PDGFRA gene amplification analysis revealed PDGFRA amplification in 21.1% (12 out of 57) of gliomas, a frequency similar to that described in previous studies (Fleming et al, 1992; Kumabe et al, 1992; Smith et al, 2000; Alonso et al, 2005; Arjona et al, 2005; Puputti et al, 2006; Beroukhim et al, 2007; McLendon et al, 2008). We have further shown by aCGH that the amplicon encompasses a region of 3.6 Mb, which, in addition to PDGFRA, also includes KIT and KDR oncogenes. Co-amplification of these three oncogenes has already been detected with other methodologies in gliomas (Joensuu et al, 2005; Puputti et al, 2006; Holtkamp et al, 2007). A statistically significant association between PDGFRA amplification and overexpression was found only in diffuse astrocytomas (grade II). Given that PDGFRA overexpression appears to be an early event in gliomagenesis (Hermanson et al, 1996), our results provide support to the contention that gene amplification may be one of the underlying mechanisms at this stage. In a way akin to other oncogenes, such as EGFR, overexpression of PDGFRA was more pervasive than gene amplification. It should be noted, however, that there were 42% of cases with PDGFRA amplification that lacked PDGFRA protein expression, suggesting that in some cases the target of 4q12 amplification may be a gene other than PDGFRA.

In conclusion, here we show that PDGFA is expressed in different types of gliomas and its absence is associated with a poor prognosis. PDGFRA is significantly highly expressed in malignant astrocytic tumours. Based on the concurrent expression of PDGFA and PDGFRA in glioblastomas, it could be hypothesised that autocrine/paracrine loops may be present in these tumours, corroborating the importance of this signalling pathway in gliomas (Nister et al, 1991; Guha et al, 1995; Fomchenko and Holland, 2007).

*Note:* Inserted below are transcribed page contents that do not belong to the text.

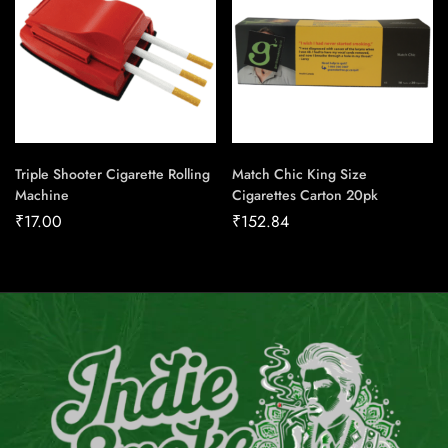
Triple Shooter Cigarette Rolling
Match Chic King Size
Machine
Cigarettes Carton 20pk
₹
17.00
₹
152.84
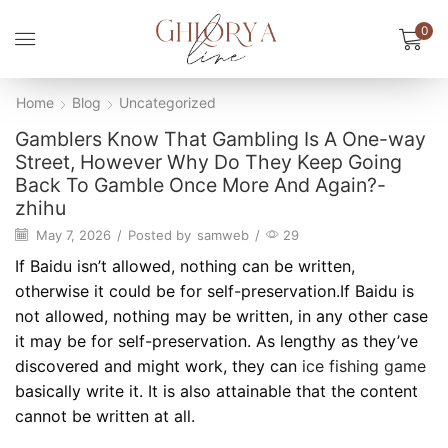
0
Home
Blog
Uncategorized
Gamblers Know That Gambling Is A One-way
Street, However Why Do They Keep Going
Back To Gamble Once More And Again?-
zhihu
May 7, 2026
/
Posted by
samweb
/
29
If Baidu isn’t allowed, nothing can be written,
otherwise it could be for self-preservation.If Baidu is
not allowed, nothing may be written, in any other case
it may be for self-preservation. As lengthy as they’ve
discovered and might work, they can
ice fishing game
basically write it. It is also attainable that the content
cannot be written at all.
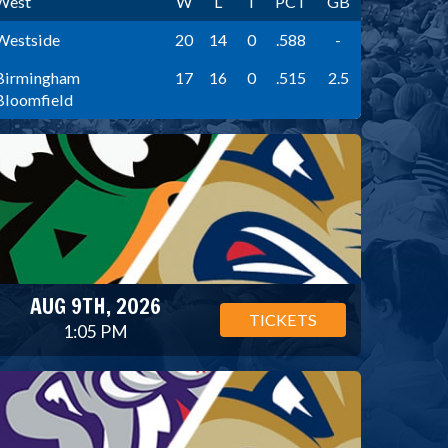
West
W
L
T
PCT
GB
Westside
20
14
0
.588
-
Birmingham
17
16
0
.515
2.5
Bloomfield
AUG 9TH, 2026
TICKETS
1:05 PM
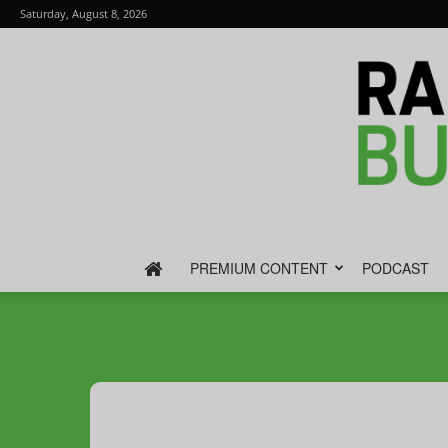
Saturday, August 8, 2026
PREMIUM CONTENT
PODCAST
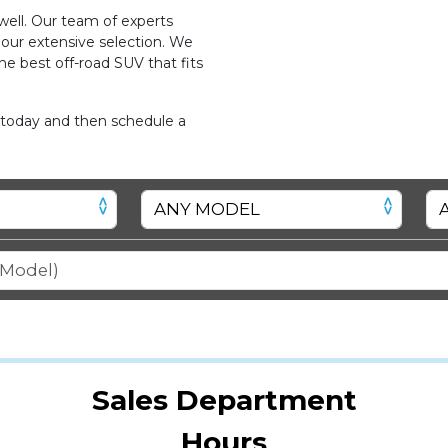
ell. Our team of experts
 our extensive selection. We
he best off-road SUV that fits
 today and then schedule a
Sales Department
Hours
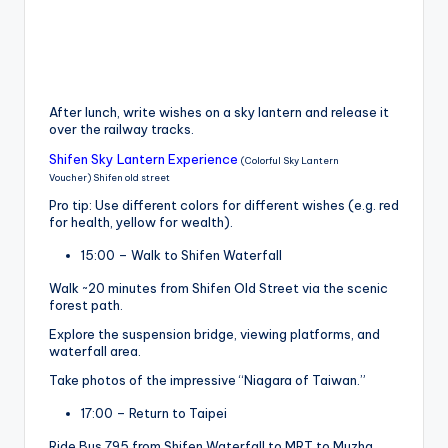
After lunch, write wishes on a sky lantern and release it
over the railway tracks.
Shifen Sky Lantern Experience
(Colorful Sky Lantern
Voucher) Shifen old street
Pro tip: Use different colors for different wishes (e.g. red
for health, yellow for wealth).
15:00 – Walk to Shifen Waterfall
Walk ~20 minutes from Shifen Old Street via the scenic
forest path.
Explore the suspension bridge, viewing platforms, and
waterfall area.
Take photos of the impressive “Niagara of Taiwan.”
17:00 – Return to Taipei
Ride Bus 795 from Shifen Waterfall to MRT to Muzha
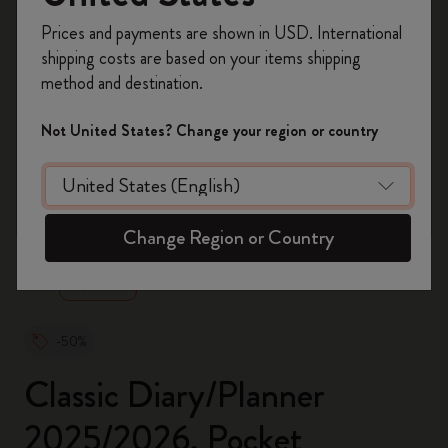
Register now and get
10% off + free shipping
Prices and payments are shown in USD. International
on your first order
using the code
shipping costs are based on your items shipping
WELCOME10.
method and destination.
Create a Moleskine account to access exclusive
offers, member perks, and more inspiration.
Not United States? Change your region or country
Become a member!
zoom.cta
Change Region or Country
-50%
Classic Diary/Planner
2025/2026, Pocket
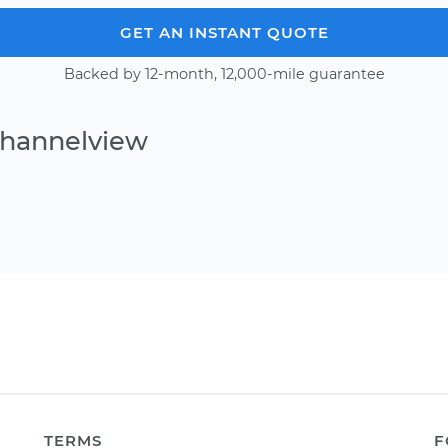
GET AN INSTANT QUOTE
Backed by 12-month, 12,000-mile guarantee
Channelview
TERMS
F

PDGFRA gene amplification may be the underlying genetic mechanism driving PDGFRA overexpression in gliomas. However, 42% of cases with amplification of PDGFRA did not display PDGFRA protein expression, suggesting that a gene other than PDGFRA may be the driver of this amplicon. Further studies are needed to correlate these molecular alterations and response to anti-PDGFRA drugs and to investigate the alternative drivers of the 4q12 amplicon. However, our results provide a step forward in the identification of a molecular basis for tailoring the therapies for specific subgroups of glioma patients.